= Your task =
Write out every line of the items below word for word, and leave the pictures out.

(Data taken from a collection)
════════════════

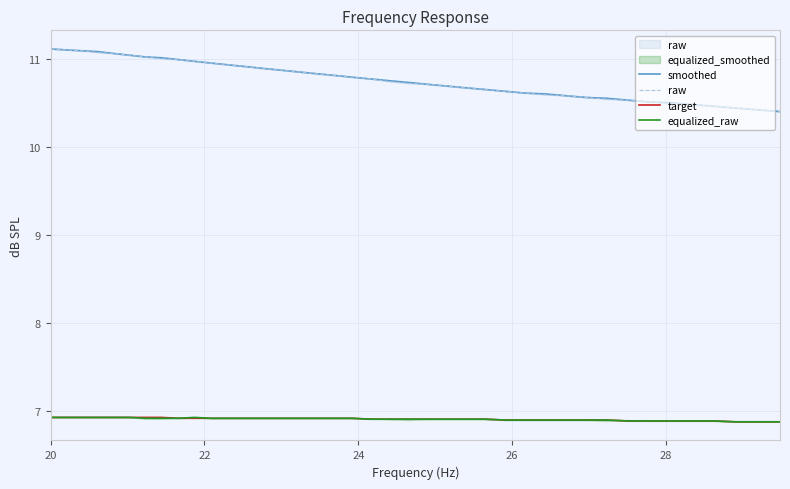

True or false: smoothed and raw cross at least once.

False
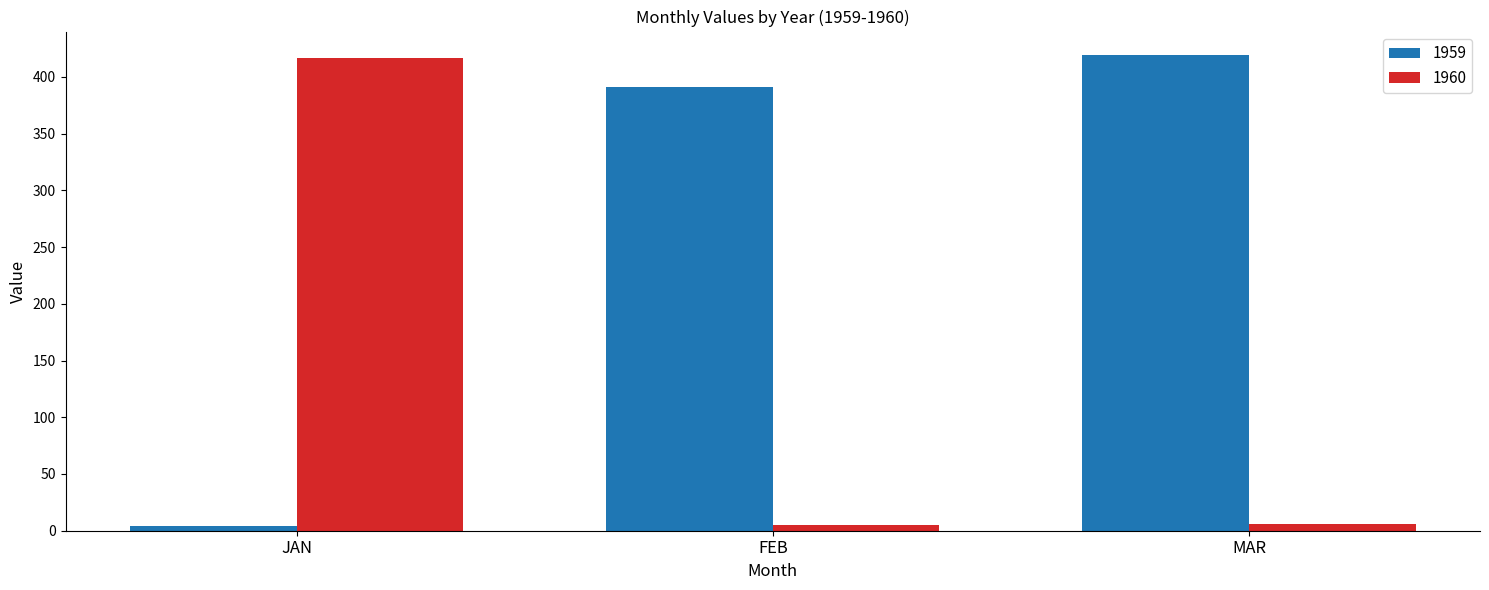

What is the label of the 1st bar from the left?

JAN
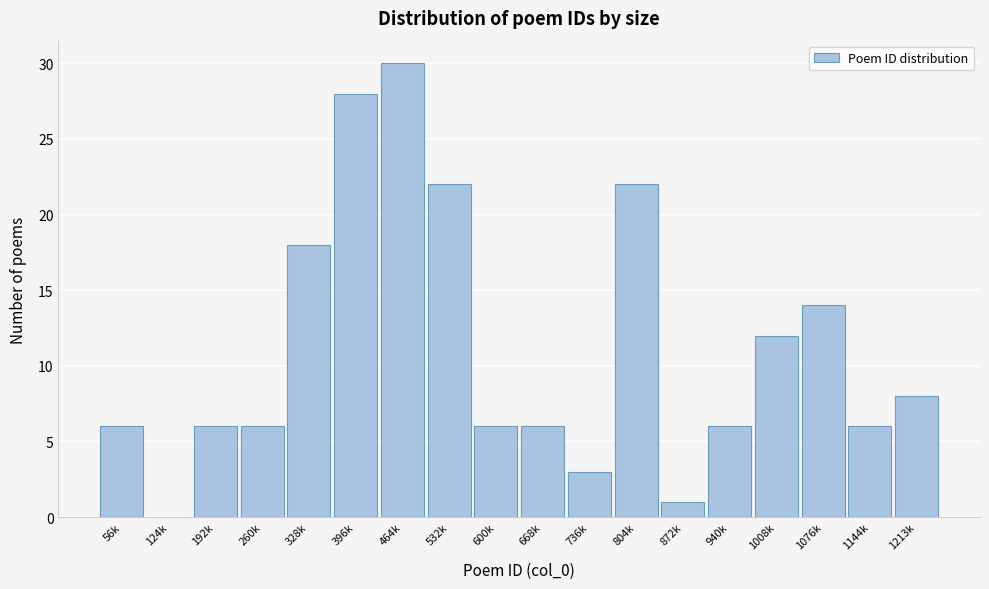

Reading right to left, extract all data points from this chart.

1213k=8	1144k=6	1076k=14	1008k=12	940k=6	872k=1	804k=22	736k=3	668k=6	600k=6	532k=22	464k=30	396k=28	328k=18	260k=6	192k=6	124k=0	56k=6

════════════════

= Output =
True or false: smoothed and raw cross at least once.

False

What is the label of the 1st bar from the left?

JAN

Reading right to left, extract all data points from this chart.

1213k=8	1144k=6	1076k=14	1008k=12	940k=6	872k=1	804k=22	736k=3	668k=6	600k=6	532k=22	464k=30	396k=28	328k=18	260k=6	192k=6	124k=0	56k=6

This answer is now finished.